Watch the parser below build the tree for an arithmetic expression. Notice that
* ends up deeper than +, which is exactly how precedence is captured.
Grammars
A grammar is a set of rules describing which token sequences are valid and how they group. Here is a small grammar for arithmetic, written so that precedence is built into its layers:
expr := term (('+' | '-') term)*
term := factor (('*' | '/') factor)*
factor := NUMBER | '(' expr ')'
Each rule references the one below it. Because term sits under expr,
multiplication binds tighter than addition — the grammar’s layering is the
precedence table.
Recursive descent
A recursive-descent parser turns each grammar rule directly into a function.
expr() calls term(), which calls factor(). The call stack mirrors the rule
hierarchy, and recursion handles nesting like parentheses naturally. It is the
most direct way to write a parser by hand, and many production compilers use it.
Roughly, term() looks like this:
function term() {
let node = factor(); // parse the left operand
while (peek() === '*' || peek() === '/') {
const op = advance(); // consume the operator
const right = factor(); // parse the right operand
node = { op, left: node, right }; // grow the tree
}
return node;
}
The loop keeps folding new operands into the left side, which makes operators
left-associative: 10 - 4 - 2 parses as (10 - 4) - 2. Try that example in
the visualizer.
Why a tree?
The AST throws away noise — parentheses, whitespace, and exact token positions —
and keeps only the essential structure. A node like { op: '+', left, right }
says “add these two subtrees,” and nothing more.

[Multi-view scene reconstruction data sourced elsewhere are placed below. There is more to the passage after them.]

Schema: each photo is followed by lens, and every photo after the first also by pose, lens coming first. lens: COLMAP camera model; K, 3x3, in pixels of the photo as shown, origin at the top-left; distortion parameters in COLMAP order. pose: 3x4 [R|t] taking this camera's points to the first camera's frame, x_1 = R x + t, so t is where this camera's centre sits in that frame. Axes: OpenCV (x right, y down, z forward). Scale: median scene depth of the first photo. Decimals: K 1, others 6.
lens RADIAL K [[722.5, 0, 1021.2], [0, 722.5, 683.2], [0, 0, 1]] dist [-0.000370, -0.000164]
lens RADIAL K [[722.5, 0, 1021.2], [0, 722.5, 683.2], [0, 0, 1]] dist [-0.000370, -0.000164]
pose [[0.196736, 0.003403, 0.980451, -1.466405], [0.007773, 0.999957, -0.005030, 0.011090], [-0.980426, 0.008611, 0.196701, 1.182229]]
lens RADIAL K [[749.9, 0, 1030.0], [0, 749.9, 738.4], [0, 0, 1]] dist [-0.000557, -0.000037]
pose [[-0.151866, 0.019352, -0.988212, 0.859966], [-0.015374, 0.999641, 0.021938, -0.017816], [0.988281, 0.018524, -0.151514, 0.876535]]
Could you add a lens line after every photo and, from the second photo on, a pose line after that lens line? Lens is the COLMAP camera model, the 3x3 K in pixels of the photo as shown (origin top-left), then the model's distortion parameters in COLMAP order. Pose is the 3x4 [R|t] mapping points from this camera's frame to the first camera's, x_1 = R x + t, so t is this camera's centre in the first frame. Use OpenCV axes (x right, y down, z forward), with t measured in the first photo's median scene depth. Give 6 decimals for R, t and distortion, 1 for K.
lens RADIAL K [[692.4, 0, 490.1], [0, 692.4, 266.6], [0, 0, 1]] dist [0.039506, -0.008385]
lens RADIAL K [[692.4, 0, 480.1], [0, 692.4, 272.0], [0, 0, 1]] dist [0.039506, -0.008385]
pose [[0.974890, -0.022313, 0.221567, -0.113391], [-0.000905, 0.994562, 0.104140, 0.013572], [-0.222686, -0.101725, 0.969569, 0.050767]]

Every later stage (type
checking, optimization, code generation) walks this tree instead of the text.
Concrete syntax such as the ( and ) in (2 + 3) * 4 does not appear as nodes;
it only changes the shape of the tree by forcing the addition underneath the
multiplication.
Takeaways
- Parsing turns a token stream into an AST that captures program structure.
- A grammar defines valid input; layering rules encodes operator precedence.
- Recursive descent maps one function per rule; the call stack follows the grammar, and recursion handles nesting.
- The AST drops surface syntax and keeps meaning, so later stages work on the tree, not the text.
References
- Robert Nystrom, “Crafting Interpreters” — Parsing Expressions (free online).
- Aho, Lam, Sethi, and Ullman, “Compilers: Principles, Techniques, and Tools” (the “Dragon Book”), Chapters 4-5: Syntax Analysis.